Task objective:
Every line of the records below that holds the word "latest" belongs in the answer.

Records:
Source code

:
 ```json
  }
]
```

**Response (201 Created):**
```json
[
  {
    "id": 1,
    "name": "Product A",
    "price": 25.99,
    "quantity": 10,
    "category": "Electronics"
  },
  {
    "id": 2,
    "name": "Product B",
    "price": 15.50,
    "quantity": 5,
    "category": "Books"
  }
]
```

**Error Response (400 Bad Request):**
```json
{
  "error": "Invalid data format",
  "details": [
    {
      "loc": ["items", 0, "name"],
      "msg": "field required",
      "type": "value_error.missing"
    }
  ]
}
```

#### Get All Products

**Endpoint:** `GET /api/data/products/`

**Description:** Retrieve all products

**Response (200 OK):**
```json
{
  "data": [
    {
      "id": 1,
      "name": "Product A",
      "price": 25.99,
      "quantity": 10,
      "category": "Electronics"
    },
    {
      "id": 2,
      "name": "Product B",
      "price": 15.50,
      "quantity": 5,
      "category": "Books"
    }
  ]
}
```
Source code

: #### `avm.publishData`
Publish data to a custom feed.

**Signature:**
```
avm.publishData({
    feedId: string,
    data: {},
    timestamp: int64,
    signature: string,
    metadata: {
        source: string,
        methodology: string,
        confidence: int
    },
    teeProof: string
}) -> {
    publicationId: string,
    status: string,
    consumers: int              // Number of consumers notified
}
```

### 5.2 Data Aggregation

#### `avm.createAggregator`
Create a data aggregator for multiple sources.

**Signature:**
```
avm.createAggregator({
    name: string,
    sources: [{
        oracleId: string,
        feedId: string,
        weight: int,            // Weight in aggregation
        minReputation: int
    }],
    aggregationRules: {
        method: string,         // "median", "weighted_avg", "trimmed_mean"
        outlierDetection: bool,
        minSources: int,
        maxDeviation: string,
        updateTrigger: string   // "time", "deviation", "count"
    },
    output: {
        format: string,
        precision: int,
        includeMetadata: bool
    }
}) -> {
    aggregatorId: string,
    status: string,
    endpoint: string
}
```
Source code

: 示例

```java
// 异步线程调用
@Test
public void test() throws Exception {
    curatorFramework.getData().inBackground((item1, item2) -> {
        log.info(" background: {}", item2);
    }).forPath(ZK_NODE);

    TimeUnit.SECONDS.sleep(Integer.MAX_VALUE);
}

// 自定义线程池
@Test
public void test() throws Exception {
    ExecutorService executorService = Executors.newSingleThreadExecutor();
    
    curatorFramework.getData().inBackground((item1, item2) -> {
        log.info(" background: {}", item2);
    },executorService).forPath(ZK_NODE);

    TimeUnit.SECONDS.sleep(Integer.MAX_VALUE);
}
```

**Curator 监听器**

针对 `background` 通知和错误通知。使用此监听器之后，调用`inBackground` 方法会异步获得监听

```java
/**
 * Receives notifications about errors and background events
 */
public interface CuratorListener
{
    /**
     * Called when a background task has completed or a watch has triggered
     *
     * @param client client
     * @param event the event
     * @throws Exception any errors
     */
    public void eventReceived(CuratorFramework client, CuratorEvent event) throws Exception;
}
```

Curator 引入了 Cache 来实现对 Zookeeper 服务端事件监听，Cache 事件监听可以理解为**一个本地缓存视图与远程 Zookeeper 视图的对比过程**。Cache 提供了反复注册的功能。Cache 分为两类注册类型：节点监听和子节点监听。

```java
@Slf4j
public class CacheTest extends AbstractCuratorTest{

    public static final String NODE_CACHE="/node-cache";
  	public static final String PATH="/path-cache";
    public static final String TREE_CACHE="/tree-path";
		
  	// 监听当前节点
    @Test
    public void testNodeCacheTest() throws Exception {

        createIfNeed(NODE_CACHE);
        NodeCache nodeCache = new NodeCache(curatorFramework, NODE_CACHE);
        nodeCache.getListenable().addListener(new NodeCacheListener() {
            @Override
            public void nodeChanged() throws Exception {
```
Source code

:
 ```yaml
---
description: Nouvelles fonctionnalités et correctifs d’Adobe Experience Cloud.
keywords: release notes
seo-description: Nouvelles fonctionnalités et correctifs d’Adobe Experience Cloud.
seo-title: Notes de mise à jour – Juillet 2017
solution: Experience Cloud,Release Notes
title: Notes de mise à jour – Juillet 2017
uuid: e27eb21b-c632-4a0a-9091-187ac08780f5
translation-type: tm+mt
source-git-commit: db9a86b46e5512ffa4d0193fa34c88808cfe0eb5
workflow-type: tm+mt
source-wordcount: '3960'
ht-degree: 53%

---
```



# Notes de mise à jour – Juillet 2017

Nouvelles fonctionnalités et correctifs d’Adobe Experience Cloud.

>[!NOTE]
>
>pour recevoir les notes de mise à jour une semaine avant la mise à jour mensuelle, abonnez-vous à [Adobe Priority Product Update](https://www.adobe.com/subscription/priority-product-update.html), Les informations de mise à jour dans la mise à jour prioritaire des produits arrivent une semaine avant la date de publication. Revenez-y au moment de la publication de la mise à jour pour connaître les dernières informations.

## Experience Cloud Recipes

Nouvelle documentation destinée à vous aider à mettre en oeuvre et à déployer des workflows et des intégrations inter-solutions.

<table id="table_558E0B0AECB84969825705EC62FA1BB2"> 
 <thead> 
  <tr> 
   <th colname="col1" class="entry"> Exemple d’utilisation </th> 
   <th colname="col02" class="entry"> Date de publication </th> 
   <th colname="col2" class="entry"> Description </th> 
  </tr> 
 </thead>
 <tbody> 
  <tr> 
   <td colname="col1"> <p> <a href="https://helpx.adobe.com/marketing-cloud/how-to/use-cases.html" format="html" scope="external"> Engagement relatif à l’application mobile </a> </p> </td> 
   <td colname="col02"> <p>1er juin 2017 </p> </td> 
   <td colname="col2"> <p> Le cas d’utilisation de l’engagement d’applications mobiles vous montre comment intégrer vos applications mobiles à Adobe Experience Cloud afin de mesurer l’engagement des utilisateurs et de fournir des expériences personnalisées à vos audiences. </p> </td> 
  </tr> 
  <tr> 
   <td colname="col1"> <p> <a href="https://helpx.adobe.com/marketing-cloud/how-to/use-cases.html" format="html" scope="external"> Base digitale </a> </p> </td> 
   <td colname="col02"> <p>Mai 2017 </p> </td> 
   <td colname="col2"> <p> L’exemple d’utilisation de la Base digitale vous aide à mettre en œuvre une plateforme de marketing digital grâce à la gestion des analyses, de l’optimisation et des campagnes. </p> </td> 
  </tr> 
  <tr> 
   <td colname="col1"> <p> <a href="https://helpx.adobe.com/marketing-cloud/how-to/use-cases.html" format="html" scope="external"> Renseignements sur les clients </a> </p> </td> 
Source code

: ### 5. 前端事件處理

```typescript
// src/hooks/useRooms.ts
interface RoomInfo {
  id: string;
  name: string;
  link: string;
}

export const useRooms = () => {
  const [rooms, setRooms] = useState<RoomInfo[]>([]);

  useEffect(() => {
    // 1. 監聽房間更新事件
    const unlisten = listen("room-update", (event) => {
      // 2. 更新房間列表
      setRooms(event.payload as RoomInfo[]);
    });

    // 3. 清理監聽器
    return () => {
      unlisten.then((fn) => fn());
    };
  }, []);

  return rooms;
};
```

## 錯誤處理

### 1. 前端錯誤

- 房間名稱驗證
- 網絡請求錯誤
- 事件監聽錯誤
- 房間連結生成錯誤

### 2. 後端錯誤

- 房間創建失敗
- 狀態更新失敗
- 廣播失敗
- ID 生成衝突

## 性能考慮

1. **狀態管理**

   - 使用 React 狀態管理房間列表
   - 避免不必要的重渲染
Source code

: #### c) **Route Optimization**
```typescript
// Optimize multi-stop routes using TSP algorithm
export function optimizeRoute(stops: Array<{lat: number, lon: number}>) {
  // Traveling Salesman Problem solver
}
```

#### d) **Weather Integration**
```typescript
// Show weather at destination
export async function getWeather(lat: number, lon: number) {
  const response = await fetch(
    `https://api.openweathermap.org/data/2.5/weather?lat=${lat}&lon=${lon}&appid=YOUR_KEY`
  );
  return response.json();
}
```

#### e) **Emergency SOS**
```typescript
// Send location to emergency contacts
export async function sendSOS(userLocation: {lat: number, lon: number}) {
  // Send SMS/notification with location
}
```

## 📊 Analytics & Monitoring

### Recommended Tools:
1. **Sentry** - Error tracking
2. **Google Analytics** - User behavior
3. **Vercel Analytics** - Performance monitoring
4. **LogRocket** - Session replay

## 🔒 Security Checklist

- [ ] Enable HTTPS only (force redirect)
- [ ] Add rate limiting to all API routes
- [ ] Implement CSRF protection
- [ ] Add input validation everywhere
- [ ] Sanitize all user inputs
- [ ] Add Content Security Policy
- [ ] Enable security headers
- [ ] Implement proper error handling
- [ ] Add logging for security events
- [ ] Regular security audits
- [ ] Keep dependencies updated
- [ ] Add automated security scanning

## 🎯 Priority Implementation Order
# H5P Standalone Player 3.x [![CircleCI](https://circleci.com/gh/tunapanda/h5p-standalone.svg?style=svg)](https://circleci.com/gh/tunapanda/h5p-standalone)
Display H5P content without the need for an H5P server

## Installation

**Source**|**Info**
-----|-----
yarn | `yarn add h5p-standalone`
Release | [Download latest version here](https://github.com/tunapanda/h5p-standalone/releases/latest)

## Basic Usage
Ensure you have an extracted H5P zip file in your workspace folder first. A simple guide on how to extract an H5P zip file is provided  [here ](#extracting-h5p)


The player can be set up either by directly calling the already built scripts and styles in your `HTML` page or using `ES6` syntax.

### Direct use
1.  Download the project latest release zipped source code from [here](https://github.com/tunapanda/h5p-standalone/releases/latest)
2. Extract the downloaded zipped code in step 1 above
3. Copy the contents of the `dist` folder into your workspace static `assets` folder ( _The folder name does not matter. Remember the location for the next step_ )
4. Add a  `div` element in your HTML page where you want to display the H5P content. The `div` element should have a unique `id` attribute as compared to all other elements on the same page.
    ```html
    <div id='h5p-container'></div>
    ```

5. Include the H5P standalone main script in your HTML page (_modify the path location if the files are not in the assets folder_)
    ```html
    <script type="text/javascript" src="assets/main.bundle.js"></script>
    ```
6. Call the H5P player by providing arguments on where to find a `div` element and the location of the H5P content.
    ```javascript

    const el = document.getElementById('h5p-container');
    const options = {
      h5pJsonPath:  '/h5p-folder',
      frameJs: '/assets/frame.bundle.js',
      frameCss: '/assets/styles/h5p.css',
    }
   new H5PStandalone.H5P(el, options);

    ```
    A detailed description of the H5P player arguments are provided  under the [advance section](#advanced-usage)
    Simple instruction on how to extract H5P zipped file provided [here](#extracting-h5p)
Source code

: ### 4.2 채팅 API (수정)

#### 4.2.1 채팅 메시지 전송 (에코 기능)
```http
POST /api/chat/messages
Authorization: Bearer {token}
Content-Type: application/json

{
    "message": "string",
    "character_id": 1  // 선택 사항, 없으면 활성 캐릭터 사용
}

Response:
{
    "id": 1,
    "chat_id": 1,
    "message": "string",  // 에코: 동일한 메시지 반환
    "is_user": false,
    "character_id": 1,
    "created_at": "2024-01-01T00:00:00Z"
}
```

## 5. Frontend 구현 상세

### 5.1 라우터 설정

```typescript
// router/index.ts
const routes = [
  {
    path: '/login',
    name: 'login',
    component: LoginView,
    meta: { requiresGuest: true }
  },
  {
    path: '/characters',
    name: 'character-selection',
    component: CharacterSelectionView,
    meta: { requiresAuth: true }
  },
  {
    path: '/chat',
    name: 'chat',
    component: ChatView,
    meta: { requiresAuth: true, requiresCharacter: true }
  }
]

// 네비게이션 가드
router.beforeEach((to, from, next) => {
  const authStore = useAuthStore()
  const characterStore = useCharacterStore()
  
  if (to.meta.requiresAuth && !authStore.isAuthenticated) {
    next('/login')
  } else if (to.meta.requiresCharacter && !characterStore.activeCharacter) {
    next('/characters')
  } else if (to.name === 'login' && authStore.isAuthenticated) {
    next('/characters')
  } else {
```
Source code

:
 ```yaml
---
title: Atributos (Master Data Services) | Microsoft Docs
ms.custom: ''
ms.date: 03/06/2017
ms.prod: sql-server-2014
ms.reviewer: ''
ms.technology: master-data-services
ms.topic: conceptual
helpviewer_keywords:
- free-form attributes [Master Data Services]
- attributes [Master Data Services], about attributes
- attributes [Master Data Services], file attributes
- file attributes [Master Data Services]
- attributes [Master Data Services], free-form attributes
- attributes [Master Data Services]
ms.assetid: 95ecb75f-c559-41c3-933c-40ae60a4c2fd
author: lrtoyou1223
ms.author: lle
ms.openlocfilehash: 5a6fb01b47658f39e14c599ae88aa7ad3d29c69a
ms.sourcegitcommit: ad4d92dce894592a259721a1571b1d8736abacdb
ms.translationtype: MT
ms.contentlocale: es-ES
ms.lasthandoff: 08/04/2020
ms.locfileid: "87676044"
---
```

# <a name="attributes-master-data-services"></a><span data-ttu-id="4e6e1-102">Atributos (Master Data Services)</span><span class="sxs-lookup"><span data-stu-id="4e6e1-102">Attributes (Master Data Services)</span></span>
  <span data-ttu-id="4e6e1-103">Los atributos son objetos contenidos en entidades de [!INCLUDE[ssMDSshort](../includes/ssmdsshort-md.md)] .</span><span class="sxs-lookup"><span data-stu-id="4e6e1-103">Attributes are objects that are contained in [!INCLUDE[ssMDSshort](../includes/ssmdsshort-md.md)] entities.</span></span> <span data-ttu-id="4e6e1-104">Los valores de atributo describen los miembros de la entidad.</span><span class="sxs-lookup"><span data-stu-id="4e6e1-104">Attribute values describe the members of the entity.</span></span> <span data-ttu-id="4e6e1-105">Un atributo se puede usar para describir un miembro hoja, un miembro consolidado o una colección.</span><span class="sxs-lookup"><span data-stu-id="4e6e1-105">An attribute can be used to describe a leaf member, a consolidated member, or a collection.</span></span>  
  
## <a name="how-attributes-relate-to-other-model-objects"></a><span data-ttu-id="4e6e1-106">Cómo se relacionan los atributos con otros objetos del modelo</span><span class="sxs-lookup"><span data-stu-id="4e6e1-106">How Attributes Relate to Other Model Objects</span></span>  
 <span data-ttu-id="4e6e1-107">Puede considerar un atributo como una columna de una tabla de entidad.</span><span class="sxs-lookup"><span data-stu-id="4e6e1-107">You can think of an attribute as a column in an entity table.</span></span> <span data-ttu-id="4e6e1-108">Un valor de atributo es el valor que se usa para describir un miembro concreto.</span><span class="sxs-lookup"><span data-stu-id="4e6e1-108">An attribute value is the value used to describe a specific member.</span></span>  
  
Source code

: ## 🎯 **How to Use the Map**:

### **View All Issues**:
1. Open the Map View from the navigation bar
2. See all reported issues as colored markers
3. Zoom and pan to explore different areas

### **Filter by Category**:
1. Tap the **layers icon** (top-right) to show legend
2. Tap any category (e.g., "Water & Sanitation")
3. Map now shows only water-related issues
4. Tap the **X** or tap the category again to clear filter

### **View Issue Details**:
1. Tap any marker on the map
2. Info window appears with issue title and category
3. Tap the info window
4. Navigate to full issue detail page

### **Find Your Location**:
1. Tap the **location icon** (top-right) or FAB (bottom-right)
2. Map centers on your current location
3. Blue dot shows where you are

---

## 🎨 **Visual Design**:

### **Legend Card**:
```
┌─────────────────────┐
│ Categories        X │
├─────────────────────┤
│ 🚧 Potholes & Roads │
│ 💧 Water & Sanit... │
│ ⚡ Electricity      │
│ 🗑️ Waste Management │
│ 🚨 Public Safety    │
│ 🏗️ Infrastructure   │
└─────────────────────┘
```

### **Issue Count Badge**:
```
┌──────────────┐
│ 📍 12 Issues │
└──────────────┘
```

Solution below:
Release | [Download latest version here](https://github.com/tunapanda/h5p-standalone/releases/latest)
1.  Download the project latest release zipped source code from [here](https://github.com/tunapanda/h5p-standalone/releases/latest)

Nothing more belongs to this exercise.